Value function estimation in optimal control via takagi-sugeno models and linear programming
- Díaz Iza, Henry Paúl
- Antonio Sala Director
- Leopoldo Armesto Angel Director
Universidade de defensa: Universitat Politècnica de València
Fecha de defensa: 20 de febreiro de 2020
- Matilde Santos Peñas Presidenta
- Ángel Valera Fernández Secretario/a
- Saso Blazic Vogal
Tipo: Tese
Resumo
The present Thesis employs dynamic programming and reinforcement learning techniques in order to obtain optimal policies for controlling nonlinear systems with discrete and continuous states and actions. Initially, a review of the basic concepts of dynamic programming and reinforcement learning is carried out for systems with a finite number of states. After that, the extension of these techniques to systems with a large number of states or continuous state systems is analysed using approximation functions. The contributions of the Thesis are: -A combined identification/Q-function fitting methodology, which involves identification of a Takagi-Sugeno model, computation of (sub)optimal controllers from Linear Matrix Inequalities, and the subsequent data-based fitting of Q-function via monotonic optimisation. -A methodology for learning controllers using approximate dynamic programming via linear programming is presented.
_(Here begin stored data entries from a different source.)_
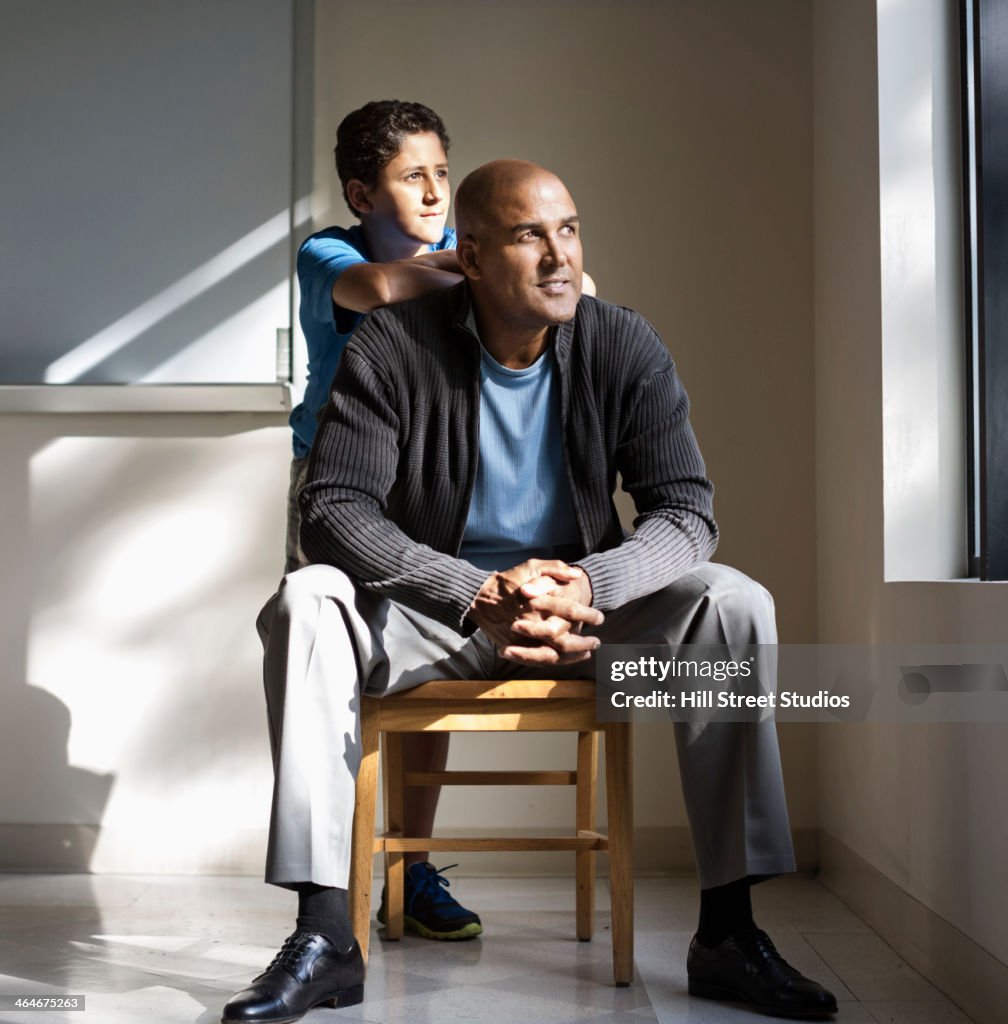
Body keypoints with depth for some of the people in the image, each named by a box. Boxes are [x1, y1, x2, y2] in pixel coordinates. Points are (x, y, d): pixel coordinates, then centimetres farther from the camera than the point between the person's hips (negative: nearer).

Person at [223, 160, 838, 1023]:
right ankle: (328, 936, -28)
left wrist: (588, 586, -31)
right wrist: (480, 594, -34)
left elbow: (686, 512, -10)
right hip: (433, 612, -1)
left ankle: (727, 932, -19)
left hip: (588, 608, 1)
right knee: (306, 604, -29)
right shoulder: (394, 349, -12)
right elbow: (332, 509, -20)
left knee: (733, 604, -23)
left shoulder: (627, 350, -7)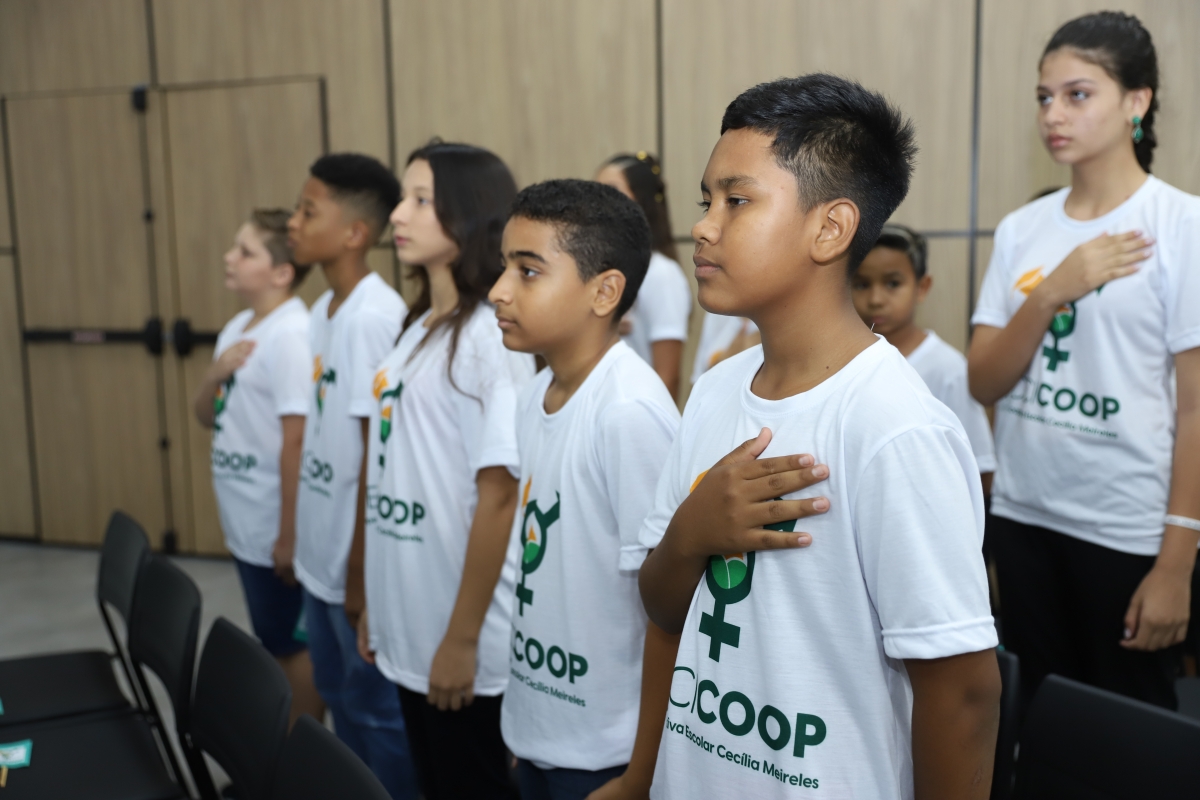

The methodology makes that ADP-LP approach can work in practical control applications with continuous state and input spaces. The proposed methodology estimates a lower bound and upper bound of the optimal value function through functional approximators. Guidelines are provided for data and regressor regularisation in order to obtain satisfactory results avoiding unbounded or ill-conditioned solutions. -A methodology of approximate dynamic programming via linear programming in order to obtain a better approximation of the optimal value function in a specific region of state space. The methodology proposes to gradually learn a policy using data available only in the exploration region. The exploration progressively increases the learning region until a converged policy is obtained.